The Ontario Liberals released their election budget yesterday. And they're making big promises. Tom Walkom writes:
It cements in place Wynne’s earlier commitment to universal pharmacare by eliminating the deductibles and user fees that 2.6 million seniors must currently pay when they use the Ontario Drug Benefit program.
It introduces a rudimentary denticare program for those not already covered by workplace or public plans.
And, as the piece de resistance, it pledges to introduce free daycare for all children from the age of two and a half until they reach kindergarten.
To help pay for this, it raises taxes by an average of $200 per person for the 1.8 million upper and middle income earners who make more than $95,000 a year.
Along the way, the budget promises much-needed money for those the Liberals have stiffed before, including hospitals, long-term care residents and the poor.
Kathleen Wynne is betting that -- as was the case with Justin Trudeau's Liberals -- Ontarians will be willing to tolerate deficits to get these things. And you can bet Doug Ford and the PC's will hammer the Liberals for their red ink.
But Walkom writes that the real question is: Can we trust you? In the past the Liberals have not kept all their promises:
Will the Liberals suddenly find their promises too expensive to implement?
Will they find, as they have before, that times have changed, that the fiscal situation has deteriorated and that, sadly, circumstances demand cutbacks and the privatization of public assets.
The NDP haven't released their platform yet. But Andrea Horwath seems to be signalling that she will outspend the Liberals.
Walkom calls the budget "a masterpiece of social democratic policy." But is it for real? We'll see. It should be a very interesting election.
Image: Global News
Remember when Hudak said he would find $2 billion in "efficiencies" by letting go 100,000 public employees? Well, DoFo's decided to triple down on that ill-fated promise and claims his superior business skills will allow him to find $6 billion in savings!
The Star's Nathan Laurie looks at how he might get there. He could
- close 1 in 5 schools and lay off 66,000 teachers
- rip out half the budget for higher education
- wipe out the entire justice system, but that would only save $4.7 billion
- slash Children's and Social Services by 35%, or
- cut 30% out of every other government program.
Wynne's promises have the strong whiff of deathbed desperation, Owen.

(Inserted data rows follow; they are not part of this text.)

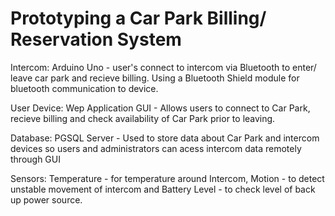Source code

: # Prototyping a Car Park Billing/ Reservation System

Intercom: Arduino Uno - user's connect to intercom via Bluetooth to enter/ leave car park and recieve billing. Using a Bluetooth Shield module for bluetooth communication to device.

User Device: Wep Application GUI - Allows users to connect to Car Park, recieve billing and check availability of Car Park prior to leaving.

Database: PGSQL Server - Used to store data about Car Park and intercom devices so users and administrators can acess intercom data remotely through GUI

Sensors: Temperature - for temperature around Intercom, Motion - to detect unstable movement of intercom and Battery Level -  to check level of back up power source.


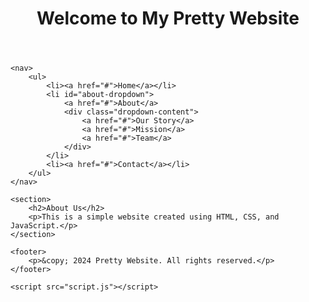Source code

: <html lang="en">
<head>
    <meta charset="UTF-8">
    <meta name="viewport" content="width=device-width, initial-scale=1.0">
    <title>Pretty Website</title>
    <link rel="stylesheet" href="styles.css">
</head>
<body>
    <header>
        <h1>Welcome to My Pretty Website</h1>
    </header>

    <nav>
        <ul>
            <li><a href="#">Home</a></li>
            <li id="about-dropdown">
                <a href="#">About</a>
                <div class="dropdown-content">
                    <a href="#">Our Story</a>
                    <a href="#">Mission</a>
                    <a href="#">Team</a>
                </div>
            </li>
            <li><a href="#">Contact</a></li>
        </ul>
    </nav>

    <section>
        <h2>About Us</h2>
        <p>This is a simple website created using HTML, CSS, and JavaScript.</p>
    </section>

    <footer>
        <p>&copy; 2024 Pretty Website. All rights reserved.</p>
    </footer>

    <script src="script.js"></script>
</body>
</html>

She won't have my vote,no matter what she does; her betrayal of all of us in the 60% selloff of Hydro One is something I just can't forgive.
We've heard Ford's line before, Cap. And we know where it leads.
There is the Horvath option, Lorne. The question is, which of the choices -- other than voting for Ford -- ensures that he will become premier.
DoFo stepped in it already. He said a family of five will pay $1,000 in extra taxes. Yes, if each member of the family earns more than $130,000 per year! Good thing he cares about "the little guy"!
That's the Ford salespitch, UU4077. Ford likes to think of himself as a little guy. He isn't and never has been a little guy.
I sense that the electorate, at least in Canada, is now less willing to forgive and forget their political leadership than they might have been in the past; less willing to simply wipe the slate clean. Perhaps it's grounded in the more difficult, threatening challenges that confront us today. I can never forgive Justin Trudeau for his betrayal on electoral reform, his laughing dismissal of "social licence" and that sort of thing. He took us for a ride and the public forbearance that once seemed almost bulletproof is finally evaporating. If Scheer wins the next election it's because Trudeau never consolidated his 2015 victory.
I'm reluctant to say too much about Wynne. She's your problem. It always comes back to the Ralph Nader conundrum. How much are you willing to tolerate for the sake of keeping Doug Ford out of power? Is it time to close the McGuinty/Wynne era? I wrestled with that problem before I decided to cast my lot with the Green Party, provincially and federally.
If you read my infrastructure post today, Owen, you'll see that I condemn both dominant parties, Liberal and Conservative, at both levels for willfully betraying our future generations. Maybe there's less to choose from between them than we imagine.
I believe that our major parties are kissing cousins, Mound. So I understand why Lorne will not vote for Wynne. These days I find myself voting strategically. I cannot be a true believer in any party. So it comes down to which party will do the least harm. And, sometimes, it's not easy to make that kind of distinction.